Gas-fired peaking plants can be started up quickly when power demand spikes, but they usually do not run very often.

The US has 120 GW of operating gas peaker capacity and 20 GW of peaker capacity planned by 2017, Ravi Manghani, director of energy storage at GTM Research, said in a presentation at the GTM Forum: Energy Storage vs. Gas in New York City.

The median capacity factor of the US’ 120 GW of gas peaking capacity was 3% and the median hours of run time per start was 5.3 in 2017, he said.

For example, the 199-MW Elk Station GT2 gas-peaking plant in Texas operated for 309 hours in 2017 and was started 47 times. The plant ran for an average of 6.6 hours when started and was only started one time during which it ran for more than 10 hours, Manghani said.

Manghani’s research indicates that on a $/MWh levalized cost of energy basis, eight-hour lithium-ion battery storage becomes competitive with peaking gas combustion turbines around 2022 and energy storage economics continuously improve to 2027, while gas peaker economics worsen. As a result, 32% of new US gas peaker capacity is at risk from four-hour storage by 2027.
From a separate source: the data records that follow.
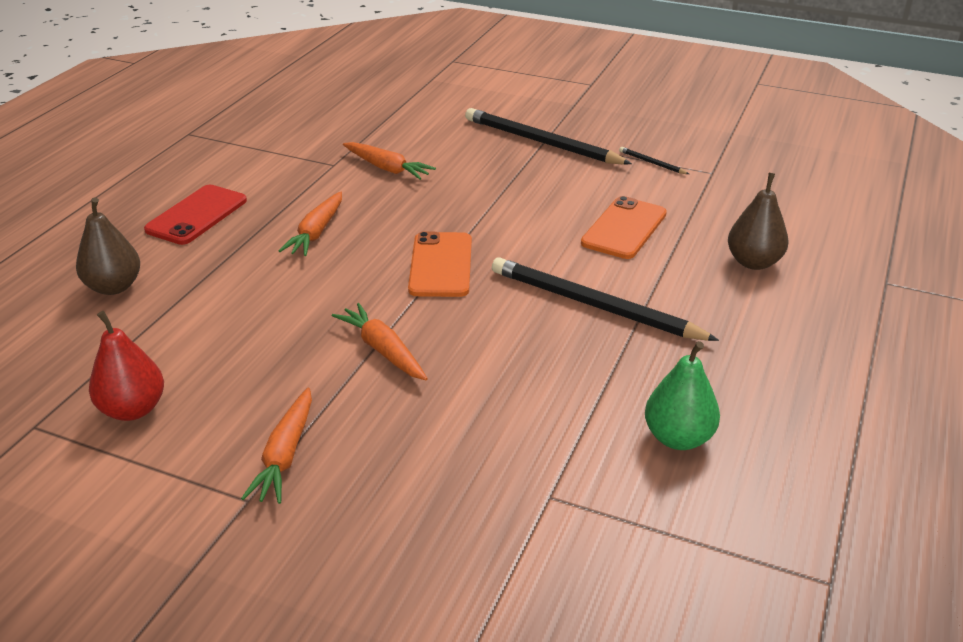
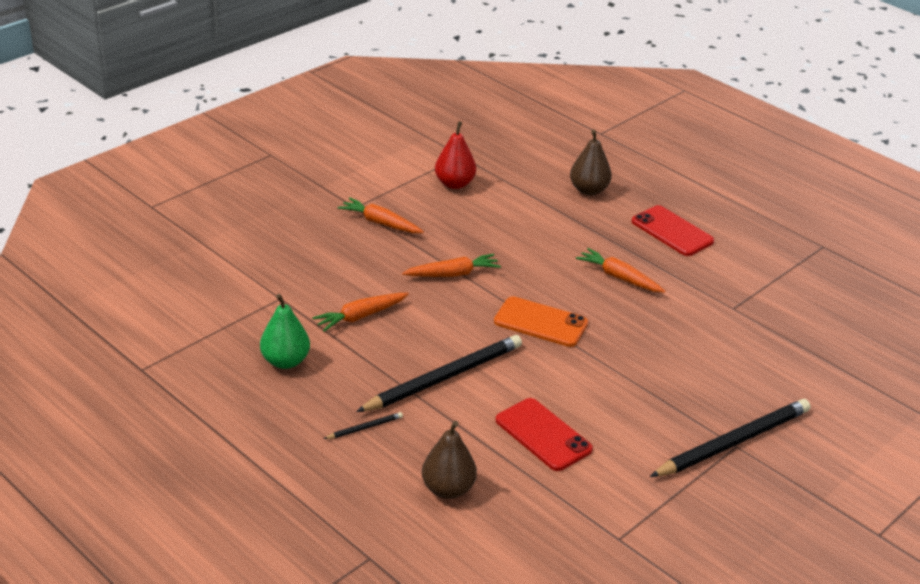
camera: 110 degrees right, 0 degrees up
(387, 168) = (714, 334): orange carrot -> orange carrot (360, 316)
(624, 228) = (543, 435): orange phone -> red phone
(652, 163) = (657, 503): black pencil -> black pencil (364, 428)

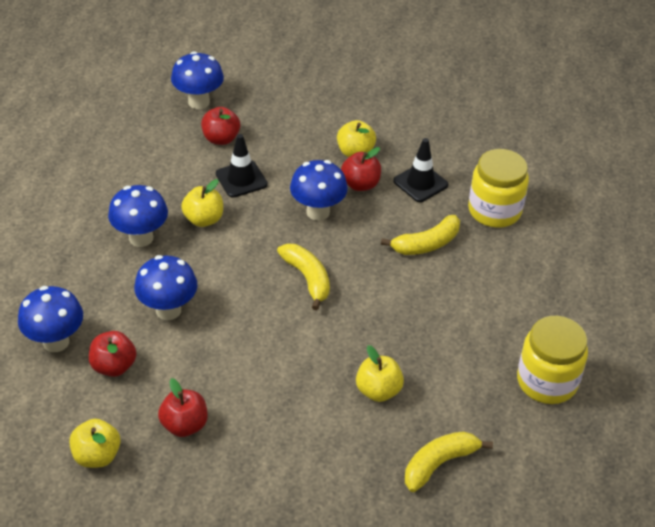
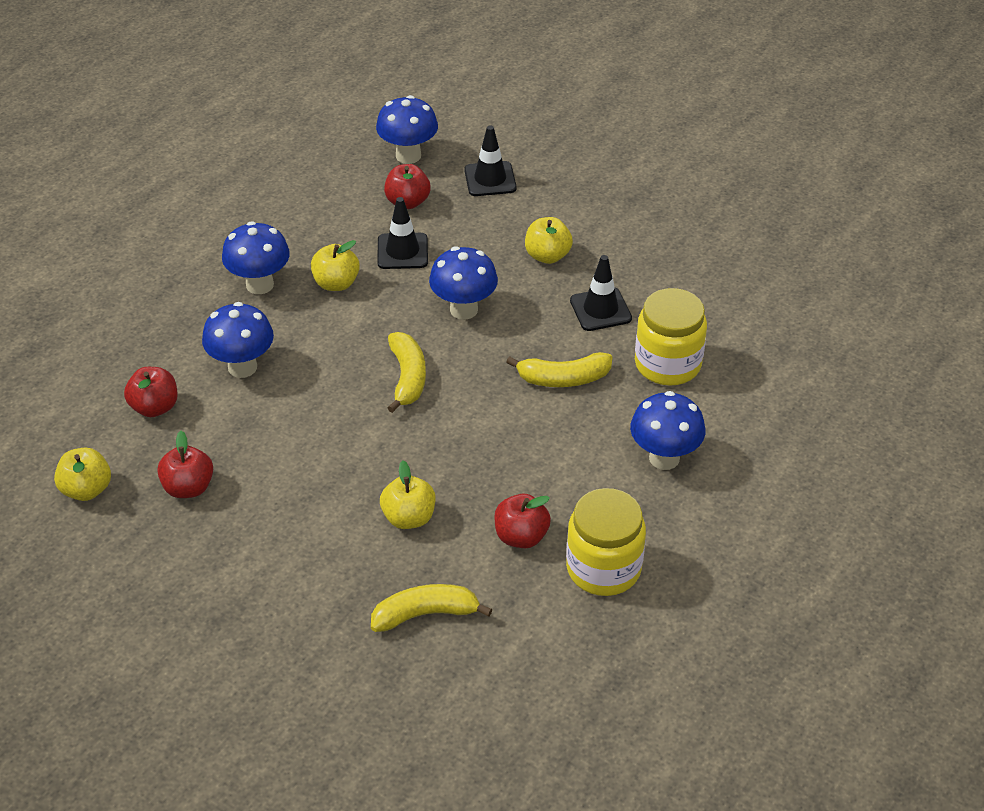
camera: 25 degrees right, 0 degrees up
(56, 342) = (113, 365): blue mushroom -> blue mushroom (664, 458)
(274, 104) = (490, 179): none -> black traffic cone
(360, 184) = (530, 292): red apple -> red apple (521, 536)

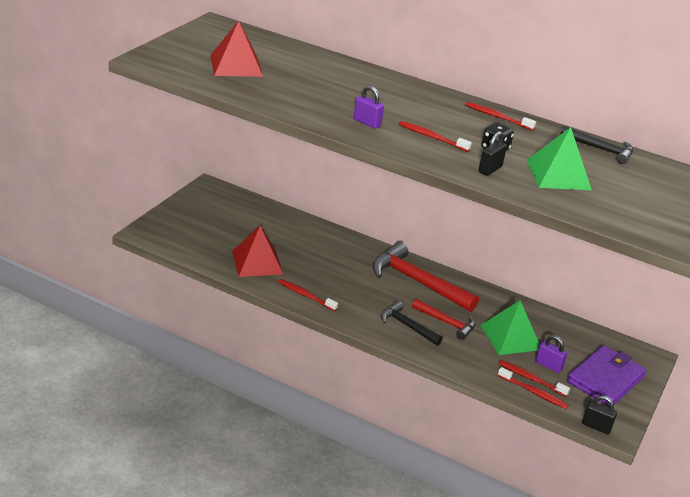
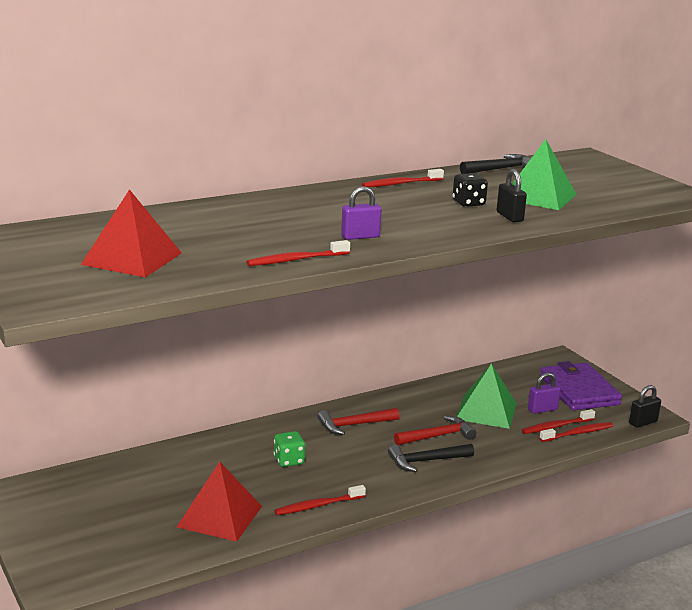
camera: 55 degrees left, 10 degrees down
(343, 269) = (289, 461): none -> green dice
(417, 282) = (354, 425): red hammer -> red hammer, size x0.56
(432, 137) = (421, 219): red toothbrush -> red toothbrush (296, 260)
Manghani’s team has only looked at costs so far and the next step would be to consider the revenues each asset could earn in different US power markets, he said.

Indeed, “the revenue side of the equation is unfolding now,” Rob Morgan, CEO of energy storage at GE, said. “Right now trying to parse out the value of storage is the challenge.”

It is still unclear whether energy storage can provide more value replacing gas peaker plants or being used for power transmission and distribution infrastructure deferral, Morgan said. The reality will probably vary based on policy and market rules in specific locations, according to conversations with multiple meeting participants.

LET THE MARKET PICK THE TECHNOLOGY

“We could replace every gas peaker in the US with batteries right now if we wanted to, but it probably wouldn’t make economic sense everywhere,” said Abe Silverman, vice president for the regulatory affairs group and deputy general counsel at power producer NRG Energy.

It is best to look at the need you are trying to fill and then choose the best technology, he said.

“In a lot of the competitive power markets in this country the way reliability is compensated is through capacity prices and capacity markets,” Andrew Gilbert, principal at private equity group Energy Capital Partners, said. Largely today storage does not yet meet the standards required to participate in those markets, he said.

Shawn Bennett, senior advisor to the US Air Force Office of Energy Assurance, said he is not aware of any storage resources clearing PJM Interconnection or ISO New England capacity market auctions. PJM’s latest capacity market auction results will be released Wednesday.